Wohnraum für alle gesellschaftlichen Schichten

„Projekte wie dieses zeigen, dass es auch in zentralen Lagen Berlins weiterhin möglich ist, Quartiere zu errichten, die in großem Rahmen Wohnraum für alle gesellschaftlichen Schichten bereitstellen“, sagte Baustaatssekretär Engelbert Lütke Daldrup (SPD). Das Berliner Modell der kooperativen Baulandentwicklung, das den Investor bei größeren Bauvorhaben dazu verpflichtet, Sozialwohnungen und Infrastruktur wie Kitas oder Schulen mitzubauen, habe sich bewährt.

„Auf einen Schlag 1000 Wohnungen und zwar innerstädtisch, das ist auch im dynamischen Berliner Bau­geschehen von heute ein Rekord“, sagte Andreas Schulten vom Beratungsunternehmen Bulwiengesa zur Bedeutung des Wohnprojektes.

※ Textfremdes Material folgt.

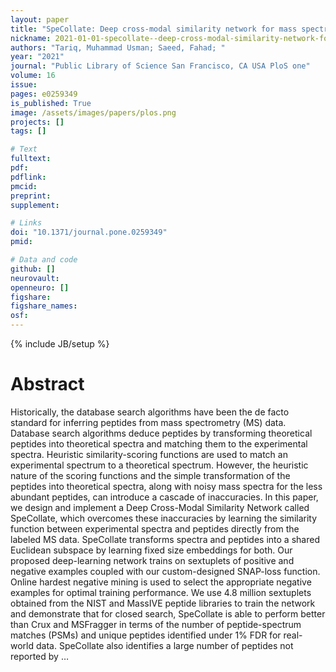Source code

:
 ```yaml
---
layout: paper
title: "SpeCollate: Deep cross-modal similarity network for mass spectrometry data based peptide deductions"
nickname: 2021-01-01-specollate--deep-cross-modal-similarity-network-for-mass-spectrometry-data-based-peptide-deductions
authors: "Tariq, Muhammad Usman; Saeed, Fahad; "
year: "2021"
journal: "Public Library of Science San Francisco, CA USA PloS one"
volume: 16
issue:
pages: e0259349
is_published: True
image: /assets/images/papers/plos.png
projects: []
tags: []

# Text
fulltext:
pdf:
pdflink:
pmcid:
preprint: 
supplement:

# Links
doi: "10.1371/journal.pone.0259349"
pmid:

# Data and code
github: []
neurovault:
openneuro: []
figshare:
figshare_names:
osf:
---
```

{% include JB/setup %}

# Abstract

Historically, the database search algorithms have been the de facto standard for inferring peptides from mass spectrometry (MS) data. Database search algorithms deduce peptides by transforming theoretical peptides into theoretical spectra and matching them to the experimental spectra. Heuristic similarity-scoring functions are used to match an experimental spectrum to a theoretical spectrum. However, the heuristic nature of the scoring functions and the simple transformation of the peptides into theoretical spectra, along with noisy mass spectra for the less abundant peptides, can introduce a cascade of inaccuracies. In this paper, we design and implement a Deep Cross-Modal Similarity Network called SpeCollate, which overcomes these inaccuracies by learning the similarity function between experimental spectra and peptides directly from the labeled MS data. SpeCollate transforms spectra and peptides into a shared Euclidean subspace by learning fixed size embeddings for both. Our proposed deep-learning network trains on sextuplets of positive and negative examples coupled with our custom-designed SNAP-loss function. Online hardest negative mining is used to select the appropriate negative examples for optimal training performance. We use 4.8 million sextuplets obtained from the NIST and MassIVE peptide libraries to train the network and demonstrate that for closed search, SpeCollate is able to perform better than Crux and MSFragger in terms of the number of peptide-spectrum matches (PSMs) and unique peptides identified under 1% FDR for real-world data. SpeCollate also identifies a large number of peptides not reported by …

Weitere Wohnungen in der „Europacity“

Südlich des Hauptbahnhofs sollen in den kommenden Jahren noch viel mehr Menschen eine Heimat finden: Zeitgleich mit den ersten Bewohnern im Quartier an der Lehrter Straße soll auch in das Nachbarquartier „Europacity“ beidseits der Heidestraße Leben einziehen. Noch im Sommer soll dort Baubeginn für die ersten 200 von insgesamt 550 Wohnungen sein, die zwischen dem Stadtplatz am Berlin-Spandauer Schifffahrtskanal und dem Kunstquartier Hamburger Bahnhof entstehen sollen. Bezugsfertig sollen auch diese Wohnungen Ende 2018 sein. Insgesamt sind in der 40 Hektar umfassenden Europacity 2800 Wohnungen vorgesehen.